- **Data provided**:
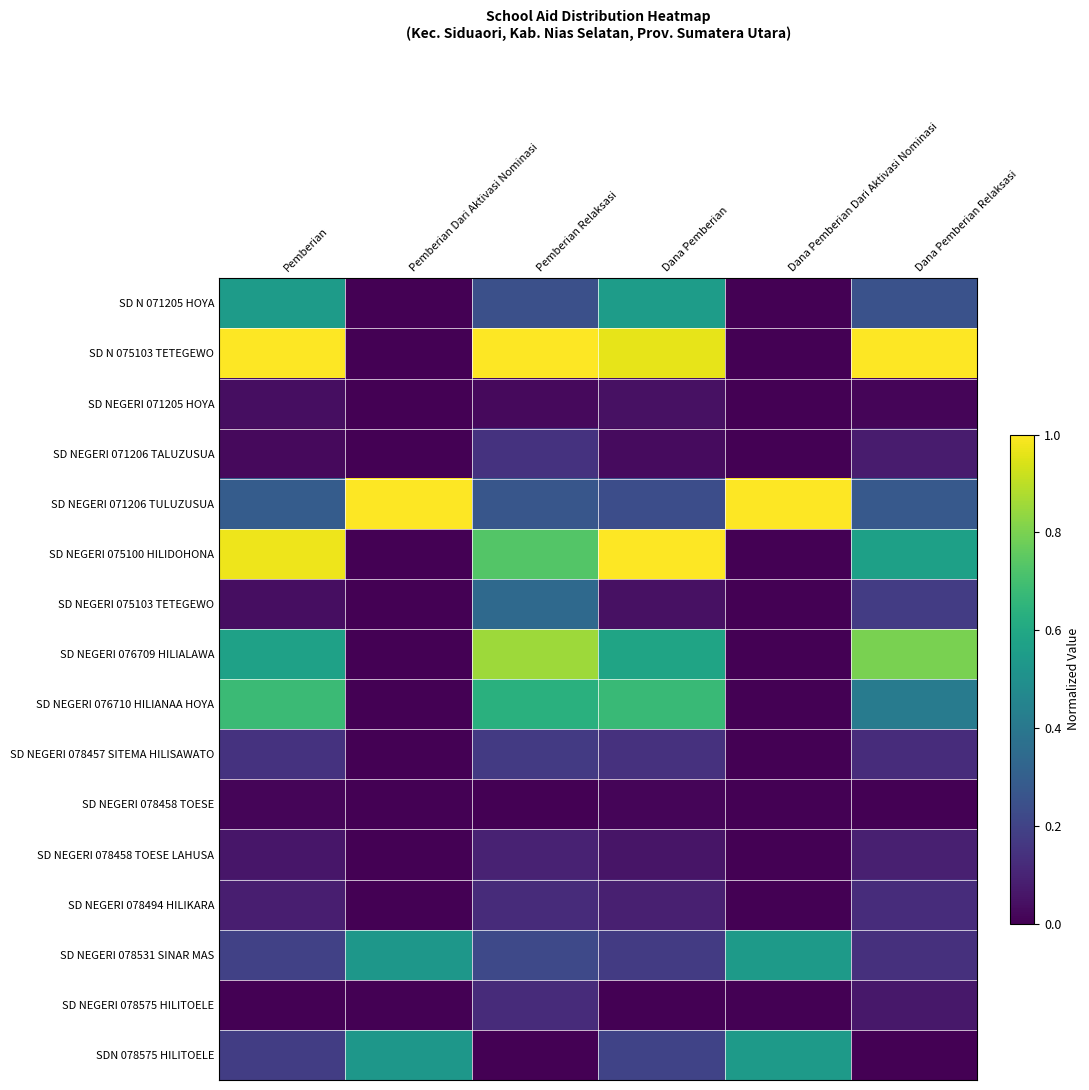

At how many categories does at least one series exceed 0?

6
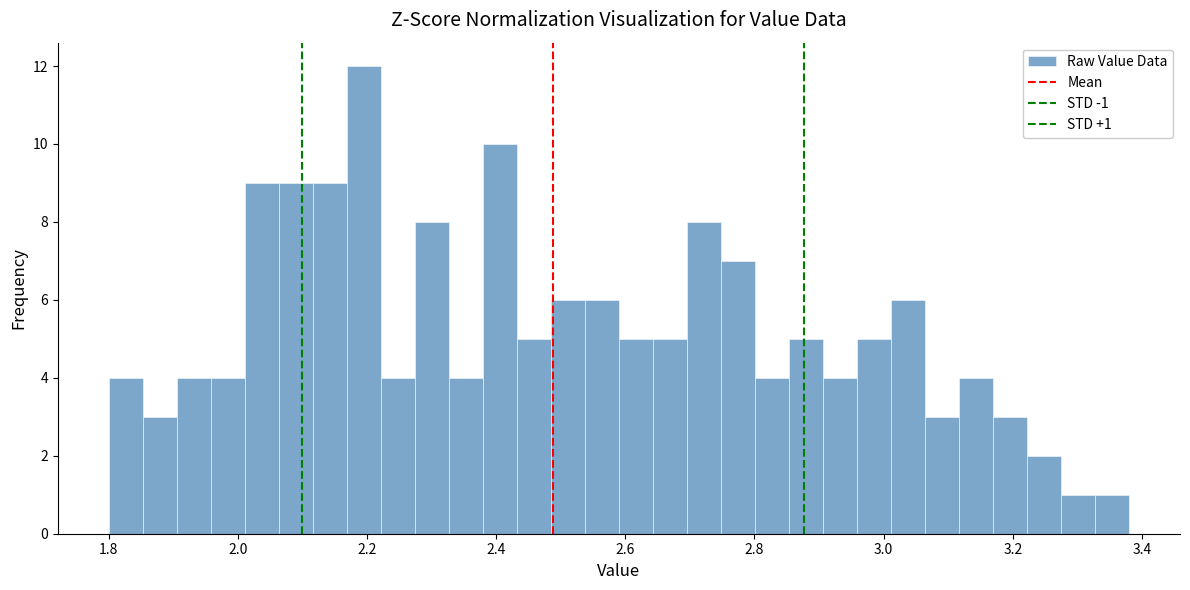

Around what value on the x-axis is the tallest bar? Give the approximate position of its centre, as read against the axis.

2.20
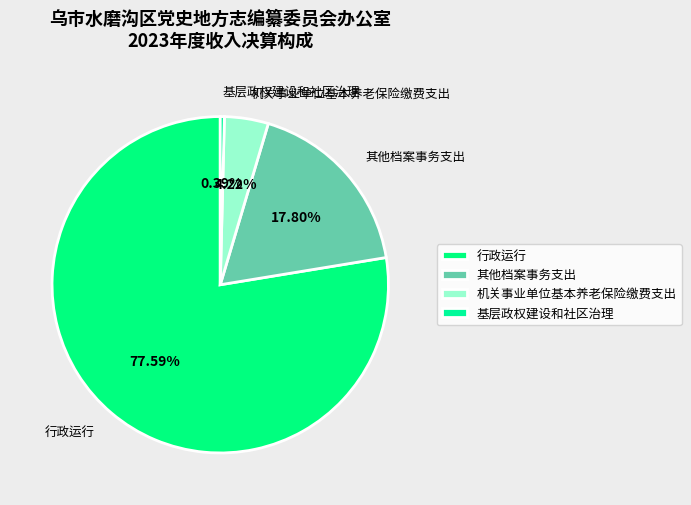

Rank the categories by value from lowest to highest.

基层政权建设和社区治理, 机关事业单位基本养老保险缴费支出, 其他档案事务支出, 行政运行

- **What the task asks**: Copy the lines above word for word, leaving out the pictures.

- **Exercise solution**:
At how many categories does at least one series exceed 0?

6

Around what value on the x-axis is the tallest bar? Give the approximate position of its centre, as read against the axis.

2.20

Rank the categories by value from lowest to highest.

基层政权建设和社区治理, 机关事业单位基本养老保险缴费支出, 其他档案事务支出, 行政运行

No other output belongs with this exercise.